- Material for this exercise -
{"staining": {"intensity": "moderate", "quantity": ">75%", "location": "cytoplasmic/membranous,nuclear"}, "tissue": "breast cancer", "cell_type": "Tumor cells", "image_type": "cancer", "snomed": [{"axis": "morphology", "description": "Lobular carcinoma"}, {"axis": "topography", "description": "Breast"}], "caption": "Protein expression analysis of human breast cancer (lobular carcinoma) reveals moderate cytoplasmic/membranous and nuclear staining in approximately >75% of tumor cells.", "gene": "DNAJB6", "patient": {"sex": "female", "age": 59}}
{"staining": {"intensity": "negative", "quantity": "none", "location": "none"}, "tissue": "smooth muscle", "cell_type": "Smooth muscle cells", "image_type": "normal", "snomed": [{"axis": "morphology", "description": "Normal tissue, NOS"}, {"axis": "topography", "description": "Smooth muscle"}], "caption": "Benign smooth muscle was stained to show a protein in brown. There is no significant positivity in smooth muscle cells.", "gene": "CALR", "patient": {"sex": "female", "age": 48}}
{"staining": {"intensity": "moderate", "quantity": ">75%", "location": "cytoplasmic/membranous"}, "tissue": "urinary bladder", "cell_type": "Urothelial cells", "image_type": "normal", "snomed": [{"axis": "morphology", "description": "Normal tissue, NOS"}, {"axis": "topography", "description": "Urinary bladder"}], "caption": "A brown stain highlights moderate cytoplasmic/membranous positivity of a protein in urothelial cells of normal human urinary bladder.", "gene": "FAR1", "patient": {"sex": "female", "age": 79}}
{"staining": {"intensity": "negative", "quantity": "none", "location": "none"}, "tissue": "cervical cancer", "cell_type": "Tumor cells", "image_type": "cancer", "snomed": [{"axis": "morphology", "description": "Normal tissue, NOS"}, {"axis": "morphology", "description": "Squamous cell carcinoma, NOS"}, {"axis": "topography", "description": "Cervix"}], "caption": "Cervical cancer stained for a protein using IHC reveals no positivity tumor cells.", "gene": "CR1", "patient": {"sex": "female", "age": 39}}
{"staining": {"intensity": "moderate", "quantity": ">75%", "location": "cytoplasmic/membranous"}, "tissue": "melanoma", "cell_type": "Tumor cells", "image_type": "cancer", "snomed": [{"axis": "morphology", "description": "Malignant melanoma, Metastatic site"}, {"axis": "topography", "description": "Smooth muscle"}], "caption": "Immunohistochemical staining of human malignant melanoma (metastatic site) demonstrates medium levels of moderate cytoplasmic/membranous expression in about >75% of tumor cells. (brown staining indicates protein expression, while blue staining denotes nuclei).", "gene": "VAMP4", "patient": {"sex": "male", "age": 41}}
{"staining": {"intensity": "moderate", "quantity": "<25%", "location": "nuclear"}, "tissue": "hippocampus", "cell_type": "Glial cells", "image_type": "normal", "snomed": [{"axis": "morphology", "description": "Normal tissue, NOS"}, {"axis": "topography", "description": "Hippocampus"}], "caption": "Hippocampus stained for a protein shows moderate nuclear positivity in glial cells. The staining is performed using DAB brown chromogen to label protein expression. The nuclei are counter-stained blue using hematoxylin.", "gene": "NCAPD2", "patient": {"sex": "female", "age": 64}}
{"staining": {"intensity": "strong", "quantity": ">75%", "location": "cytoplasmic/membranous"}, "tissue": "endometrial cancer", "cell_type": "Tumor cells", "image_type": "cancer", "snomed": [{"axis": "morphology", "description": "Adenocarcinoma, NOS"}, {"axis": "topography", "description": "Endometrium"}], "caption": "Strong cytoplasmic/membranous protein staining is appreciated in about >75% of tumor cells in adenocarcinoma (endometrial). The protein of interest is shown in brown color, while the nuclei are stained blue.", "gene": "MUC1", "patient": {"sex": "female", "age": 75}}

- Required work -
Please copy every line of the records above in which "none" appears.

- The completed task -
{"staining": {"intensity": "negative", "quantity": "none", "location": "none"}, "tissue": "smooth muscle", "cell_type": "Smooth muscle cells", "image_type": "normal", "snomed": [{"axis": "morphology", "description": "Normal tissue, NOS"}, {"axis": "topography", "description": "Smooth muscle"}], "caption": "Benign smooth muscle was stained to show a protein in brown. There is no significant positivity in smooth muscle cells.", "gene": "CALR", "patient": {"sex": "female", "age": 48}}
{"staining": {"intensity": "negative", "quantity": "none", "location": "none"}, "tissue": "cervical cancer", "cell_type": "Tumor cells", "image_type": "cancer", "snomed": [{"axis": "morphology", "description": "Normal tissue, NOS"}, {"axis": "morphology", "description": "Squamous cell carcinoma, NOS"}, {"axis": "topography", "description": "Cervix"}], "caption": "Cervical cancer stained for a protein using IHC reveals no positivity tumor cells.", "gene": "CR1", "patient": {"sex": "female", "age": 39}}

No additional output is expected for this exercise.